The Network Effect in Action

This model creates a virtuous cycle that benefits everyone. Specialists can focus on going deep in their areas instead of trying to be generalists. They see implementations across lots of organizations, building pattern recognition that helps everyone. And because they're working within the same framework, lessons learned in one place immediately apply everywhere else.

For organizations, this means tapping into a brain trust that no single company could afford to keep on staff. The expert who just helped a federal contractor work through a particularly tricky FedRAMP requirement can apply that same knowledge to your project next week.

Making It Actually Work

Getting this right requires a few key things.

Everyone has to genuinely understand and use the SCF, not just say they do. Someone needs to own the overall architecture and make sure everything fits together properly. You need to build and maintain a quality network, because not everyone who claims expertise actually has it. And you need clear processes for transferring knowledge and keeping documentation consistent.

Looking Forward

As security keeps getting more complex, believing in the myth of the all knowing security expert becomes increasingly dangerous. We need a better model that acknowledges specialization while keeping everything coherent.

The SCF gives us that coherence.

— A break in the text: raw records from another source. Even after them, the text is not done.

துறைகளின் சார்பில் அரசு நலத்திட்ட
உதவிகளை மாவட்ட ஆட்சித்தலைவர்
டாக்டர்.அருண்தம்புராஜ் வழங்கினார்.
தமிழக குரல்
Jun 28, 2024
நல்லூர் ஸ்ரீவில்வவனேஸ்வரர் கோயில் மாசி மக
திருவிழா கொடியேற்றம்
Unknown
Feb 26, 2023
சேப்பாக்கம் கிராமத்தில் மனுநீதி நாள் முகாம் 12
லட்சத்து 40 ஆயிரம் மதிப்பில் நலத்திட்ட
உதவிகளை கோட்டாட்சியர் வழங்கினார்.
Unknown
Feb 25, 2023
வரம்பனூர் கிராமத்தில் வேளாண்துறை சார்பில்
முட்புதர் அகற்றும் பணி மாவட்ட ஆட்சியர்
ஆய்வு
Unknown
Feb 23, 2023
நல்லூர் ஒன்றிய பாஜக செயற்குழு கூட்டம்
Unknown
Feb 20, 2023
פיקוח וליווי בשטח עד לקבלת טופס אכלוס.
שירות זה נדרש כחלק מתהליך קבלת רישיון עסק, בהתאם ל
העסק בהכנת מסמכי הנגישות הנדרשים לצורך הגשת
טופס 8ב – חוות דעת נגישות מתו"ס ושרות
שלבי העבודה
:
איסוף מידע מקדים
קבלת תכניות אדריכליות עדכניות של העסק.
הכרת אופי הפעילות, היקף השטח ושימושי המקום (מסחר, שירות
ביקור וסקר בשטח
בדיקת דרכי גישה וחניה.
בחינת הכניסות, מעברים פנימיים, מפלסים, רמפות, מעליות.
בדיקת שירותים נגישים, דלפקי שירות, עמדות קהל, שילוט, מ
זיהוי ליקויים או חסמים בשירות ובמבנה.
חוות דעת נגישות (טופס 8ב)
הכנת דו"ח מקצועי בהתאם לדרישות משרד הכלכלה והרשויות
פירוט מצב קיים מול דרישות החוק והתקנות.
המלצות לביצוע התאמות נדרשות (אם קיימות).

It's not perfect, and it's definitely not the only framework out there. But when you use it as a common language for modular security work, you can achieve a level of quality and efficiency that traditional approaches just can't touch.

Next time someone tells you they're a "security expert" who can handle everything, ask them about their network. The real experts know they're part of an ecosystem, and they've built the connections and frameworks to leverage it effectively. In today's security landscape, that's not a weakness. It's the only strategy that actually works.

The beauty of this approach isn't in any single framework or methodology. It's in acknowledging that modern security is too complex for any individual or single team to master. By building on common foundations and bringing in specialized expertise where it really matters, we can deliver security programs that are both comprehensive and actually practical.